Slurm is a highly configurable open-source workload manager. In its simplest configuration, it can be installed and configured in a few minutes. Use of optional plugins provides the functionality needed to satisfy the needs of demanding HPC centers. More complex configurations rely upon a database for archiving accounting records, managing resource limits, and supporting sophisticated scheduling algorithms.

As depicted in the above picture, Slurm consists of a worker daemon (slurmd) running on each compute node and a central controller daemon (slurmctld) running on a management node (with optional fail-over twin). The slurmd daemons provide fault-tolerant hierarchical communications.

This cluster also supports features (–constraint) and/or generic consumable resources (–gres).

The available features are :

  • amd/intel, refers to the silicon builder of the Cpus
  • avx/avx2, refers to the avx and avx2 instruction set, available in the newer nodes (for example: Keras, Tensorflow v1.6 and above)
  • tesla, refers to the Tesla family cards (ctit080)
  • geforce, refers to the GeForce family cards (ctit[081-083])
  • quadro, refers to the Quadro family cards (ctit[084-085])
  • p100, refers to the specific Tesla P100 model (ctit080)
  • titan-x refers to the specific Titan-X model (ctit[081-082])
  • gtx-1080ti refers to the specific GeForce gtx-1080ti model (ctit083).
  • rtx-6000 refers to the specific Quadro rtx-6000 model (ctit[084-085]).
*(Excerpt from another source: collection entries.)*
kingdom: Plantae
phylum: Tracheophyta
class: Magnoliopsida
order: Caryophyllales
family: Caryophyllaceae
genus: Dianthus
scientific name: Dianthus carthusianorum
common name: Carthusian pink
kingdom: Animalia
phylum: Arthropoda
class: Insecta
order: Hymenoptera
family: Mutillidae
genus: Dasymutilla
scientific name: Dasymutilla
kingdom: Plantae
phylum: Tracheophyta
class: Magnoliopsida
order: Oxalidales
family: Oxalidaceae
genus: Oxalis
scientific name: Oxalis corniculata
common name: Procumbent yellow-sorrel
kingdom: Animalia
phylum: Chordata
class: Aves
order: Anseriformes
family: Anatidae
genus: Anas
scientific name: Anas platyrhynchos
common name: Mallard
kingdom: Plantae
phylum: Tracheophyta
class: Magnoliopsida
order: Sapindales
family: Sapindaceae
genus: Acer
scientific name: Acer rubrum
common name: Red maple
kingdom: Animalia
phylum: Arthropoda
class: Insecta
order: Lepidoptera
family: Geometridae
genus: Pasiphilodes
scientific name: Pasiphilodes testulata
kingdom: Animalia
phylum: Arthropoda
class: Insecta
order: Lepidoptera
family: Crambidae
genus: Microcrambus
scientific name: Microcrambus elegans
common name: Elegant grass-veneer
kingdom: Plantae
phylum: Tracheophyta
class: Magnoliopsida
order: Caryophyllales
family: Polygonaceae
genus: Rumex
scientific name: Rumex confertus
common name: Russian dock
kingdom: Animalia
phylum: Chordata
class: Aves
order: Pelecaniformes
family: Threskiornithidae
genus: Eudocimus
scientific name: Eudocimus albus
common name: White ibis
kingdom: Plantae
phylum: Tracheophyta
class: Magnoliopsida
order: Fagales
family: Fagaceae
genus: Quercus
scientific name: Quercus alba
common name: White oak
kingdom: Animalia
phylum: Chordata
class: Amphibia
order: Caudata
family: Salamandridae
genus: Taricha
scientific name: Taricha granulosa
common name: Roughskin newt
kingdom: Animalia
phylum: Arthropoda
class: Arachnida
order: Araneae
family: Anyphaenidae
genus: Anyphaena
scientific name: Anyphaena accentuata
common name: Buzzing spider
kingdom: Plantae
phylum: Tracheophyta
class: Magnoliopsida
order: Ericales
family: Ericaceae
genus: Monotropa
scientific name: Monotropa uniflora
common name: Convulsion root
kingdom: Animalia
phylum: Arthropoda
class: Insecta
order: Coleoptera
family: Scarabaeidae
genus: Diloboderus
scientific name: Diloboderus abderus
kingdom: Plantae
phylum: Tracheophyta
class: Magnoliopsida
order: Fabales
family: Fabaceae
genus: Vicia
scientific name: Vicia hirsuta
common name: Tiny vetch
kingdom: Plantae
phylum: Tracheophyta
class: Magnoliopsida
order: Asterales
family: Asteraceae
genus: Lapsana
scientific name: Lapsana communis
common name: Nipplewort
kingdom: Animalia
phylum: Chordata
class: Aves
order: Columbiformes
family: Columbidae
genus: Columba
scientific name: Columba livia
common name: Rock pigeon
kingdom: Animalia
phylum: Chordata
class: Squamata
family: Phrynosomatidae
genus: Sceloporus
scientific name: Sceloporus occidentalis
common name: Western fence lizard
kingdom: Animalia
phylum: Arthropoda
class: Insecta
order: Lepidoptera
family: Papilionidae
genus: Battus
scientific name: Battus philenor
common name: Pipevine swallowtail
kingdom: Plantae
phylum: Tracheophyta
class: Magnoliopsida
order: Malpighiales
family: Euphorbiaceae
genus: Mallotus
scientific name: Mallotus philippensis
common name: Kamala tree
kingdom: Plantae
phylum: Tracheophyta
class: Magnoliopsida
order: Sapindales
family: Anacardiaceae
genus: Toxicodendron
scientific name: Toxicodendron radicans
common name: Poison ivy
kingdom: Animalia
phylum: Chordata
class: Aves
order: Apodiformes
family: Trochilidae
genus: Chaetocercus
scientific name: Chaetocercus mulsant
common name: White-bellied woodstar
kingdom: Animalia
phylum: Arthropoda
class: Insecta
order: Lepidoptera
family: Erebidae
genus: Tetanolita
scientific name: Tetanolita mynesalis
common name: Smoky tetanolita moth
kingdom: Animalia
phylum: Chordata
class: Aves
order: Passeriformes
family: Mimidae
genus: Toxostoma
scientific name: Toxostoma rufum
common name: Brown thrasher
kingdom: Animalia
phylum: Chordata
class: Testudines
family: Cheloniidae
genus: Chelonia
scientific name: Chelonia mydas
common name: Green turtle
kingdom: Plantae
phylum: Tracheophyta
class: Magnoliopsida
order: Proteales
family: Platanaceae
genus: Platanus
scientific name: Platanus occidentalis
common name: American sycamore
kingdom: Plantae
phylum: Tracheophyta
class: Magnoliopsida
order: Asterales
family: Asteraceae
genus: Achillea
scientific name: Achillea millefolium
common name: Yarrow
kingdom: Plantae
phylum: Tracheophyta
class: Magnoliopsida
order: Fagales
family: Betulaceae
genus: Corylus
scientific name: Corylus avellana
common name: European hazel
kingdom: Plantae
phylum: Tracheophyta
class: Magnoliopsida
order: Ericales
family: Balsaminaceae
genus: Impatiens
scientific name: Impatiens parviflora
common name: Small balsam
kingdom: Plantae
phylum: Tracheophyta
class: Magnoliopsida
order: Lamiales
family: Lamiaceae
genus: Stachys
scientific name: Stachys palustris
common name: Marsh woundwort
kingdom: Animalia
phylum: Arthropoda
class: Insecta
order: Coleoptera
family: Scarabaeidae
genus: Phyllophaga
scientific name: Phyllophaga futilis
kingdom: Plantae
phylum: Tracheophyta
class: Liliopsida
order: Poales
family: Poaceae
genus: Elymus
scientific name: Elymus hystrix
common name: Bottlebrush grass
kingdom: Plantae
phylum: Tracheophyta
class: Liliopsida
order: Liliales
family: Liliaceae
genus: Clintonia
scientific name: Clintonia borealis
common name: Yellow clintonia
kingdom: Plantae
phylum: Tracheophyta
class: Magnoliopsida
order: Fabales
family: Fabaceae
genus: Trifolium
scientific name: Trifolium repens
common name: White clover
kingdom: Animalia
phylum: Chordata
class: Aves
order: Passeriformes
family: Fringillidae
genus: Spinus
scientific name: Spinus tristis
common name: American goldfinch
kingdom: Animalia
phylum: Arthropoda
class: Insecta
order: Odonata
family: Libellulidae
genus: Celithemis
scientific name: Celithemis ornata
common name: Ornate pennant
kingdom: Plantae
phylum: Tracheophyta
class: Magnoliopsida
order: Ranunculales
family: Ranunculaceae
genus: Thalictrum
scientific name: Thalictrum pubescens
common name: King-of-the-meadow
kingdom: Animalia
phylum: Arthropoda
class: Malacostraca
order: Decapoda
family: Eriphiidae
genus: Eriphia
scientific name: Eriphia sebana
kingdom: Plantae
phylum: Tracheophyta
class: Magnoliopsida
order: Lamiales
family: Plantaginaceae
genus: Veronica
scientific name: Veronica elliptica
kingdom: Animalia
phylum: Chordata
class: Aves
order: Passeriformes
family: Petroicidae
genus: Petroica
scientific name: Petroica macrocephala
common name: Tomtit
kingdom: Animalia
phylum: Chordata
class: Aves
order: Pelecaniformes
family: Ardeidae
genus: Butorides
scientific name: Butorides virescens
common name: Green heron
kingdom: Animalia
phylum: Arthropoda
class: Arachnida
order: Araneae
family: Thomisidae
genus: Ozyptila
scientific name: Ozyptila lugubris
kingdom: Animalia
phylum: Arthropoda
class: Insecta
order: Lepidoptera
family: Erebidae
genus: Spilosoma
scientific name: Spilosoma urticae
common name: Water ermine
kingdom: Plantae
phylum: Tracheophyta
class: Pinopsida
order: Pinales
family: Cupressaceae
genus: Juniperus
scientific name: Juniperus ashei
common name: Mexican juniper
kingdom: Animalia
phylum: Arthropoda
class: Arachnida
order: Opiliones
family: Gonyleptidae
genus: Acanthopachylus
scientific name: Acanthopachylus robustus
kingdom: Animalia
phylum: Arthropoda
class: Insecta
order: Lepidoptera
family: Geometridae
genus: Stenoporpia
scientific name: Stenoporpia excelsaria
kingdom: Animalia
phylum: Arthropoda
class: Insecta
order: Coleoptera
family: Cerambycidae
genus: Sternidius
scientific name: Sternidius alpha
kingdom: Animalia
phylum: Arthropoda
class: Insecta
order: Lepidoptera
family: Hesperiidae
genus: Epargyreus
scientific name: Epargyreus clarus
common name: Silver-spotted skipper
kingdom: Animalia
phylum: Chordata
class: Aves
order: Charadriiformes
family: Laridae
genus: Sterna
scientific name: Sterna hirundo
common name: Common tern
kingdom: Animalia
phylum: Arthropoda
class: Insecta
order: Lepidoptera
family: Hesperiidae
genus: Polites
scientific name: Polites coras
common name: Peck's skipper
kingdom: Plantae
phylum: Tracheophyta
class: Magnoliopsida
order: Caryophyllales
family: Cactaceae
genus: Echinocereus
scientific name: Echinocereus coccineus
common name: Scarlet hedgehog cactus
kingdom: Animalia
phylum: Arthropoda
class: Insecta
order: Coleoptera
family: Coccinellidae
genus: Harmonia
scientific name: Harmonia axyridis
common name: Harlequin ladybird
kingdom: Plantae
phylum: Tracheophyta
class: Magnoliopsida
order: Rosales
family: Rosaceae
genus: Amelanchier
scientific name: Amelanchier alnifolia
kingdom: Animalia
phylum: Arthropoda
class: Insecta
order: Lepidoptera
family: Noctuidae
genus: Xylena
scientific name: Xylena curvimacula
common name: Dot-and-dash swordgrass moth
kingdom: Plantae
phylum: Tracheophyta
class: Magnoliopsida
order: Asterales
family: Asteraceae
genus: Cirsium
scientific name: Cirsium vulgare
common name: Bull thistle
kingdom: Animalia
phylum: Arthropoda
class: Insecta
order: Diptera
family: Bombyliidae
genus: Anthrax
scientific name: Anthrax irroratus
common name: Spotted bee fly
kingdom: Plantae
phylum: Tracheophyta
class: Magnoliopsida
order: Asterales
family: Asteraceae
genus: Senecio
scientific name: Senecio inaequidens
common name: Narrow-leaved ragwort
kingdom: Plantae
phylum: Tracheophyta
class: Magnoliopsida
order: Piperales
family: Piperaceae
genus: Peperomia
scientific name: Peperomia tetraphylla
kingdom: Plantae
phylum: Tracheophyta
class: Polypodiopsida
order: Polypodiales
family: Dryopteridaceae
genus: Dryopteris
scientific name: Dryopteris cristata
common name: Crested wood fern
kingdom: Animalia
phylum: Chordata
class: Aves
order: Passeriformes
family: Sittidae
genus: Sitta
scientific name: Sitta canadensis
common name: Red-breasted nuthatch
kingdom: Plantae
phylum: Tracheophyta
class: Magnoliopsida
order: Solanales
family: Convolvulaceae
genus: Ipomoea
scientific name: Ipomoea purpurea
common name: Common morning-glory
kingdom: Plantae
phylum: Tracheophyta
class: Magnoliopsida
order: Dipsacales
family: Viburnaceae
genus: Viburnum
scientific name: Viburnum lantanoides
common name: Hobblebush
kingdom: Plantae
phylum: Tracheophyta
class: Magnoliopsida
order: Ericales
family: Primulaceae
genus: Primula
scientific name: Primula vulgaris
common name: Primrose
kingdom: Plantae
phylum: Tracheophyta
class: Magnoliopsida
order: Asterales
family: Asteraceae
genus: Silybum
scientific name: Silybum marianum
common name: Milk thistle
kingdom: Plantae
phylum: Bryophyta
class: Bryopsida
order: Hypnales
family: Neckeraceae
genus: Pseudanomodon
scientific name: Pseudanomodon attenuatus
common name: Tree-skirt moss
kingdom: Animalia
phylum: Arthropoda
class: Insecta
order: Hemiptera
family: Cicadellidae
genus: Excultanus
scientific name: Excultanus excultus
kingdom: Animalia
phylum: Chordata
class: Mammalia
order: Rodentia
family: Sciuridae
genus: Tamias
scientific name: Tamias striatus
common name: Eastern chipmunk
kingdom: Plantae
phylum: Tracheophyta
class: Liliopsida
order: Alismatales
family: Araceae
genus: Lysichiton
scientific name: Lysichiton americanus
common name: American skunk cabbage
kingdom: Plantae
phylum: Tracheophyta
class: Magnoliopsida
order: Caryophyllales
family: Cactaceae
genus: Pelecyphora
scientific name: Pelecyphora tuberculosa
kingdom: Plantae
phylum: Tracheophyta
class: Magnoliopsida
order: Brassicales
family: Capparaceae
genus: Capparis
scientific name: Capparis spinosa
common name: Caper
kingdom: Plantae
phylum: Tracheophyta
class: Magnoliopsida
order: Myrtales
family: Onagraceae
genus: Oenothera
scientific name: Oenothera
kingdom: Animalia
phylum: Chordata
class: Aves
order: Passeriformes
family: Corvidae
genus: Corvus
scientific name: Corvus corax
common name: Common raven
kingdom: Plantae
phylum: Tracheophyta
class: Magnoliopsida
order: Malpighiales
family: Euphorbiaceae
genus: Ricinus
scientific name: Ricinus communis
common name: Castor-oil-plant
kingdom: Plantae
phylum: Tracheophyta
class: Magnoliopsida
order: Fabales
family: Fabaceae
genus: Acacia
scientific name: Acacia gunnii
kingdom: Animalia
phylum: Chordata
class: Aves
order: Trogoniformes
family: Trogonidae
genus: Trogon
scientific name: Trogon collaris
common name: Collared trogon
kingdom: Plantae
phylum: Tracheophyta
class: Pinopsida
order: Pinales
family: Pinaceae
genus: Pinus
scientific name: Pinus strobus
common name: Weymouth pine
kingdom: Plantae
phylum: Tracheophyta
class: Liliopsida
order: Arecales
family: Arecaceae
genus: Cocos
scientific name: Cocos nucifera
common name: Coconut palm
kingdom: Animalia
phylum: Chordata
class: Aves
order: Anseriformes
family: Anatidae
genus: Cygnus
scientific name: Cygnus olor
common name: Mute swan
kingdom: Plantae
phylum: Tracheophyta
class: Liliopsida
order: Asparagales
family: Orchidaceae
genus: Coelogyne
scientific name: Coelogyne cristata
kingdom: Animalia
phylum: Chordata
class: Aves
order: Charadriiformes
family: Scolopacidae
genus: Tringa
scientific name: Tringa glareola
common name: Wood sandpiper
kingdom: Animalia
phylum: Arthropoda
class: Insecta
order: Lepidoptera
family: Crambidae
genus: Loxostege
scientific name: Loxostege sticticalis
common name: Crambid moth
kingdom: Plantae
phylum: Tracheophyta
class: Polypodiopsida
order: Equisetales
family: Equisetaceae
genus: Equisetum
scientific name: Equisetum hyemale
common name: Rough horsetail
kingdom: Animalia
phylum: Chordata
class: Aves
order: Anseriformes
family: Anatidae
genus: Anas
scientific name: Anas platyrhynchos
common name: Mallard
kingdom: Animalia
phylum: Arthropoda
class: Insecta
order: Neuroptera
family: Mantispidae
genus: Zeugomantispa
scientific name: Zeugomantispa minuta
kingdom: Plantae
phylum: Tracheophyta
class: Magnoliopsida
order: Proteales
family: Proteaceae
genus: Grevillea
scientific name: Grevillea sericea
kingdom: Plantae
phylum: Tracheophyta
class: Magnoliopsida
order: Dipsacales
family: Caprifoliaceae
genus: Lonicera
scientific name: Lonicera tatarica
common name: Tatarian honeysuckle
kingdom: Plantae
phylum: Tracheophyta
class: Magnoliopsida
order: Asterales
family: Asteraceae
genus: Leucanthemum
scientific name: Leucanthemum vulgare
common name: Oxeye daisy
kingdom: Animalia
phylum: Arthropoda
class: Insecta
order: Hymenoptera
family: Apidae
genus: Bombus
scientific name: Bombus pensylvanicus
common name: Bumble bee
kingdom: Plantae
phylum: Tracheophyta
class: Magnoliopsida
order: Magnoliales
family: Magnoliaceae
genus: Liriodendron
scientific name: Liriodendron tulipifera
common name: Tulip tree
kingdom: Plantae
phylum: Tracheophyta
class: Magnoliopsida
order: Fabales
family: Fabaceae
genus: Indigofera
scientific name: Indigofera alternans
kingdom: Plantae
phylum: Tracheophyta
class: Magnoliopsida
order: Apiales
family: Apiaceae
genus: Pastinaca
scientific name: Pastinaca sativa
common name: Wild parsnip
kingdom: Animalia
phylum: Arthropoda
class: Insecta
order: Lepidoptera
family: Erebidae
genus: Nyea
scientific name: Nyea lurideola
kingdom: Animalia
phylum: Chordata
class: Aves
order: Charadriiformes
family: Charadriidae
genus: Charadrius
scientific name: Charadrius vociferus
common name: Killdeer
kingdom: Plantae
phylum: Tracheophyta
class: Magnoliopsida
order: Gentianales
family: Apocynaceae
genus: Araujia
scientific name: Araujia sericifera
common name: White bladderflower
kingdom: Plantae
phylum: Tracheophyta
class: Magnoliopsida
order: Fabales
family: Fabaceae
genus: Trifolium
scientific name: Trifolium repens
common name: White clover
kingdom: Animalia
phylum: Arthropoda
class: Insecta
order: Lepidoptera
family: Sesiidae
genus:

The generic consumable resources are :

  • gpu[:pascal/turing/ampere][:amount] (currently we only have pascal/turing/ampere based gpu's).

Keep in mind for gpu's you need to load the module of the required cuda version !

The HPC/SLURM cluster contains multiple partitions:

Partition name Nodes Details available to
main all All
r930 caserta All
r730 ctit080 2x Tesla P100 All
t630 ctit081..83 2x Titan-X / 4x Titan-X / 4x 1080-Ti All
gpu_p100 ctit080 2x Tesla P100 All
gpu_titan-x ctit081..82 2x Titan-X / 4x Titan-X All
gpu_1080-ti ctit083 4x 1080-Ti All
gpu_rtx-6000 ctit084..85 4x Quadro RTX6000 eemcs/dmb
gpu_a40 ctit086,90,91 4x Tesla A40 eemcs/ram/b3care or eemcs/aa
gpu_a100 ctit089 4x Tesla A40 eemcs/ram
debug all admin
dmb ctit084..085, 88 eemcs/dmb
ram ctit089
ram_b3care ctit086 eemcs/ram-b3care
bdsi ctit087 bms/bdsi

The main partition is the default partition that will be used to submit a job to any of the nodes.

To use only specific models of machines you can use one of the following partitions :

  • r930, r730, t630, t640.

To use only the machines containing certain gpu's, you can use one of the following partitions :

  • gpu_p100, gpu_1080-ti, gpu_titan-x, gpu_rtx-6000, gpu_a40, gpu_t4, gpu_a100.

Access to the following partitions are limited during the first year of investment.

  • ram-b3care, until 2022-march-1
  • bdsi, until 2022-march-1
  • aa, until 2023-march-1
  • dmb, until 2023-march-1
  • ram, until 2023-march-1

The debug partition is for testing purposes only.

Before submitting jobs please note the maximum number of jobs and maximum number of job steps per job which can be scheduled. These numbers can be obtained using the scontrol show config command on the korenvliet.

sbatch is used to submit a job script for later execution. The script will typically contain one task or (if required) multiple srun commands to launch parallel tasks. See the sbatch and srun wiki page for more details.

To monitor the jobs and progress you can use the slurm dashboard page or the available command line tools like squeue or scontrol.